Search through the entries for the word "THUMB" and copy every line that has it.

━━━ STORED DATA ━━━

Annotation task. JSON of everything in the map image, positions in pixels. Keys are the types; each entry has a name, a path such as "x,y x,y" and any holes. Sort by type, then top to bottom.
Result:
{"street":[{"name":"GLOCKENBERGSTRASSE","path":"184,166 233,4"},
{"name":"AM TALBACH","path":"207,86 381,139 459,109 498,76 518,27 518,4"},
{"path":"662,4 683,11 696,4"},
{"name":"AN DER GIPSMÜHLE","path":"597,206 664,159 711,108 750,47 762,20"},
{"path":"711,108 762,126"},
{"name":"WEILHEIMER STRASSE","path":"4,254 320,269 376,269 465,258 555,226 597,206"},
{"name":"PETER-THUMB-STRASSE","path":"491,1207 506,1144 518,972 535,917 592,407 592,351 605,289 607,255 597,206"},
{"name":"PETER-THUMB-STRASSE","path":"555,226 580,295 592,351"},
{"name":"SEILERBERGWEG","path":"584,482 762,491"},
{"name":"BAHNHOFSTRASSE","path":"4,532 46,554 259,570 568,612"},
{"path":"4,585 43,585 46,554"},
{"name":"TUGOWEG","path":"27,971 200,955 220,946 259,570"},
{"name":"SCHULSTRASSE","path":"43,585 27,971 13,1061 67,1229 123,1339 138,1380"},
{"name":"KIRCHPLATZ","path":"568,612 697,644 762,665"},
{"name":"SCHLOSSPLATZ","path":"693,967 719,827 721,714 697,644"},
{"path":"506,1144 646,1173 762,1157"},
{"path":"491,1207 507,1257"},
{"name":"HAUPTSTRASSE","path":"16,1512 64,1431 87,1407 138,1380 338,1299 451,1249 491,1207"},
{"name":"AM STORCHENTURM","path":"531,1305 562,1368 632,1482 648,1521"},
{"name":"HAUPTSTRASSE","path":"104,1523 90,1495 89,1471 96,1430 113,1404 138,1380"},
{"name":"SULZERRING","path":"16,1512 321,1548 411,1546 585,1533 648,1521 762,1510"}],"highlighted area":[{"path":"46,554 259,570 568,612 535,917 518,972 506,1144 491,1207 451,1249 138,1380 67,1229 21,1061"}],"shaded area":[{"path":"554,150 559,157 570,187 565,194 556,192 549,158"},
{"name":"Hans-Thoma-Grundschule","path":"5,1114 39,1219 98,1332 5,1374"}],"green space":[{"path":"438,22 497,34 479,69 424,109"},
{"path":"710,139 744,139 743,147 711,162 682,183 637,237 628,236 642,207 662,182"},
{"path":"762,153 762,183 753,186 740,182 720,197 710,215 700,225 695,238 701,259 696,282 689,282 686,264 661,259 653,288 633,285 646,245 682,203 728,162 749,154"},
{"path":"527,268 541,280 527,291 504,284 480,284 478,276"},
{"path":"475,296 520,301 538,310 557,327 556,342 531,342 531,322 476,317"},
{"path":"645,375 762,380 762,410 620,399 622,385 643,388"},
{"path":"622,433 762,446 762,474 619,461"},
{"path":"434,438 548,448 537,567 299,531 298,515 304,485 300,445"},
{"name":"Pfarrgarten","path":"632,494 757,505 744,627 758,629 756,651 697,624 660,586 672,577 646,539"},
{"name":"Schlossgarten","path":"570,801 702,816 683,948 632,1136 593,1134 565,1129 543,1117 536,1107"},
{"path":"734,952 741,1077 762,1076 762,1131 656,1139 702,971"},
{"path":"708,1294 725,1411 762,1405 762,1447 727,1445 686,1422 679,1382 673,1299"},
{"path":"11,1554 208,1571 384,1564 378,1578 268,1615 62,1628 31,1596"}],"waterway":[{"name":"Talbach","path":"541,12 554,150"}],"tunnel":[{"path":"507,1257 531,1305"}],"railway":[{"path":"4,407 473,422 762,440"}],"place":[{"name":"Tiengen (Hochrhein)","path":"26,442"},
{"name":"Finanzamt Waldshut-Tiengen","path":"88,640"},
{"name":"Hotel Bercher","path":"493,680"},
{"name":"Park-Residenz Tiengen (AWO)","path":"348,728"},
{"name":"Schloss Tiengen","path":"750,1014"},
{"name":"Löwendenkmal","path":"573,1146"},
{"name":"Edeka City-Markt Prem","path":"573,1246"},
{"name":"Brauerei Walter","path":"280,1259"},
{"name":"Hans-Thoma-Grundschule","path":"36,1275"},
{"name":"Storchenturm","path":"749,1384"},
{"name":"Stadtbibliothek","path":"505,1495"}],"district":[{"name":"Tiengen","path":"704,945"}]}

━━━

- _TASK RESULT_
{"name":"PETER-THUMB-STRASSE","path":"491,1207 506,1144 518,972 535,917 592,407 592,351 605,289 607,255 597,206"},
{"name":"PETER-THUMB-STRASSE","path":"555,226 580,295 592,351"},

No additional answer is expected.